┌──

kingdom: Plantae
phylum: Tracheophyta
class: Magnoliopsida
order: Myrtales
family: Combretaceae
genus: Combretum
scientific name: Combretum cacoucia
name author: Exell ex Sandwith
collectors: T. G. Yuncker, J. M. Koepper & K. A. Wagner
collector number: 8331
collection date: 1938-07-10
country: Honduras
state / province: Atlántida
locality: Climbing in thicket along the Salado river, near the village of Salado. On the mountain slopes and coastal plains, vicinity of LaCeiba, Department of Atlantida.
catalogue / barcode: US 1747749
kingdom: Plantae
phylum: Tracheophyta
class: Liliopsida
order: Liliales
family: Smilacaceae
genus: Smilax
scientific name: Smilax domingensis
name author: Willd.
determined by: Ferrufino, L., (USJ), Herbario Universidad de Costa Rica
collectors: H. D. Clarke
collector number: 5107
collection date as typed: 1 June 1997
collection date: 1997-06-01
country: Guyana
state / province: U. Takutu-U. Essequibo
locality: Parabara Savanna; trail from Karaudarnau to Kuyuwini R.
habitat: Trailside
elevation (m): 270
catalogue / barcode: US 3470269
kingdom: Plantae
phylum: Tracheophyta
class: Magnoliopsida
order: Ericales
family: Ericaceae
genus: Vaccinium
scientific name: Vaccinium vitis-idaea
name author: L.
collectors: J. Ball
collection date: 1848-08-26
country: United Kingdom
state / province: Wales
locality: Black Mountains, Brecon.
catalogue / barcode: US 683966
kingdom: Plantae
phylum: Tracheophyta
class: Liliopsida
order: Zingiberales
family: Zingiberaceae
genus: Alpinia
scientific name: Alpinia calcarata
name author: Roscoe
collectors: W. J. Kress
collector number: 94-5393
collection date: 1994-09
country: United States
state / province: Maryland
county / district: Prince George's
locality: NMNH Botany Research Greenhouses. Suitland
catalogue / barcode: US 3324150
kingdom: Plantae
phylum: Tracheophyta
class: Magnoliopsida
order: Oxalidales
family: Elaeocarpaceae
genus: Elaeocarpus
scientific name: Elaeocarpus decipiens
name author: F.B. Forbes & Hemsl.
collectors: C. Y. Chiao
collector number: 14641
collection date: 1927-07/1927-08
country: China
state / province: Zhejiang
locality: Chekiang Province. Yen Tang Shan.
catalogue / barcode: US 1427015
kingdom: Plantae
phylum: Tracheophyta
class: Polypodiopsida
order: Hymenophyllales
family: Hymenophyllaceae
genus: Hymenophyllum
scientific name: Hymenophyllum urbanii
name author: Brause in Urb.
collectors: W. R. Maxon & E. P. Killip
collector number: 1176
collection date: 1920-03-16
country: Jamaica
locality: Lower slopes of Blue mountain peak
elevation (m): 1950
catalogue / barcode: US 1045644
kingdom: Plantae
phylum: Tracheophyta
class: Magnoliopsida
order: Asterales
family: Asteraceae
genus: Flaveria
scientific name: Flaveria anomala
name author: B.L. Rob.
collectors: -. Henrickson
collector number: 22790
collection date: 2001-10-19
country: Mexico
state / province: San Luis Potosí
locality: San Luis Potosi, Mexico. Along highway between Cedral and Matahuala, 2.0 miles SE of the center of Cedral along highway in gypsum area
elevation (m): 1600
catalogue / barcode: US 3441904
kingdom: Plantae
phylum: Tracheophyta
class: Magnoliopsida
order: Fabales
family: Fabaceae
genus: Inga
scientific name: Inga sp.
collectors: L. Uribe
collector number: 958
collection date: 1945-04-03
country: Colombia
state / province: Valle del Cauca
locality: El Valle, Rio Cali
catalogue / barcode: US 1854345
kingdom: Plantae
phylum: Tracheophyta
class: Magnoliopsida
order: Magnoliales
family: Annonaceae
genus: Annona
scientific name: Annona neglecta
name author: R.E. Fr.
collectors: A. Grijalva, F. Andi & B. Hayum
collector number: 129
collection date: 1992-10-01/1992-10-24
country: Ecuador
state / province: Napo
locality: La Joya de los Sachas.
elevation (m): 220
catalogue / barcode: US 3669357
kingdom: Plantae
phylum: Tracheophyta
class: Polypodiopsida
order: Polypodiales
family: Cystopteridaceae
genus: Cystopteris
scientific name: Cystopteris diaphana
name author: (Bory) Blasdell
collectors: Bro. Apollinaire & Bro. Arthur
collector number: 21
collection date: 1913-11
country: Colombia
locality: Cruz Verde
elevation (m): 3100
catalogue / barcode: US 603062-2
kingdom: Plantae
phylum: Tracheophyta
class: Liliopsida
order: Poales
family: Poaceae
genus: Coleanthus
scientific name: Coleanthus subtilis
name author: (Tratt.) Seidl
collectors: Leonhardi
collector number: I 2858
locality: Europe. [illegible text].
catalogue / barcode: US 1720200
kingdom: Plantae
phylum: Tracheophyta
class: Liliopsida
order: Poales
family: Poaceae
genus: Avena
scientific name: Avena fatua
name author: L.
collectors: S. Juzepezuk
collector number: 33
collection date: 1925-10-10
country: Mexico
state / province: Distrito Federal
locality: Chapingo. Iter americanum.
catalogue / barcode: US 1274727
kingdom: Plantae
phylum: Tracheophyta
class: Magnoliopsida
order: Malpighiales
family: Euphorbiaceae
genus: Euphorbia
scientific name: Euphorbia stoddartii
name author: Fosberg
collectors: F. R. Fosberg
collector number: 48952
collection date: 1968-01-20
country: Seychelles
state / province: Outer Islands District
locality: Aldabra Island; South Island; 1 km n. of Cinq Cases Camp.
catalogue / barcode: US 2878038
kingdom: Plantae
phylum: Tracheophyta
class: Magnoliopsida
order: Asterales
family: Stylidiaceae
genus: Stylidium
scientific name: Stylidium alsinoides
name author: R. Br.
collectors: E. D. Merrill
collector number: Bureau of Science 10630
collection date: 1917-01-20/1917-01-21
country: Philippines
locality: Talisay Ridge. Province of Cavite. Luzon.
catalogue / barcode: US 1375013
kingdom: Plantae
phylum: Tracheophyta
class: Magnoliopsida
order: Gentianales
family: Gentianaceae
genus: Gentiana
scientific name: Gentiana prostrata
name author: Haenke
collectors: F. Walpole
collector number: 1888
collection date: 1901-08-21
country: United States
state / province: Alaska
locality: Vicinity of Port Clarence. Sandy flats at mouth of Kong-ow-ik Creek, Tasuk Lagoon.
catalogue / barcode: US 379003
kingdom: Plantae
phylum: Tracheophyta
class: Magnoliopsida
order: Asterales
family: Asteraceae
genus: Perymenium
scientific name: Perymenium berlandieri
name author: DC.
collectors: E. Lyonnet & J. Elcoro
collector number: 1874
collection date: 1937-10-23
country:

└──

→ What is needed
Please quote the stretch of data from the line containing "locality: Aldabra Island;" through the final line, word for word.

→ Correct response
locality: Aldabra Island; South Island; 1 km n. of Cinq Cases Camp.
catalogue / barcode: US 2878038
kingdom: Plantae
phylum: Tracheophyta
class: Magnoliopsida
order: Asterales
family: Stylidiaceae
genus: Stylidium
scientific name: Stylidium alsinoides
name author: R. Br.
collectors: E. D. Merrill
collector number: Bureau of Science 10630
collection date: 1917-01-20/1917-01-21
country: Philippines
locality: Talisay Ridge. Province of Cavite. Luzon.
catalogue / barcode: US 1375013
kingdom: Plantae
phylum: Tracheophyta
class: Magnoliopsida
order: Gentianales
family: Gentianaceae
genus: Gentiana
scientific name: Gentiana prostrata
name author: Haenke
collectors: F. Walpole
collector number: 1888
collection date: 1901-08-21
country: United States
state / province: Alaska
locality: Vicinity of Port Clarence. Sandy flats at mouth of Kong-ow-ik Creek, Tasuk Lagoon.
catalogue / barcode: US 379003
kingdom: Plantae
phylum: Tracheophyta
class: Magnoliopsida
order: Asterales
family: Asteraceae
genus: Perymenium
scientific name: Perymenium berlandieri
name author: DC.
collectors: E. Lyonnet & J. Elcoro
collector number: 1874
collection date: 1937-10-23
country:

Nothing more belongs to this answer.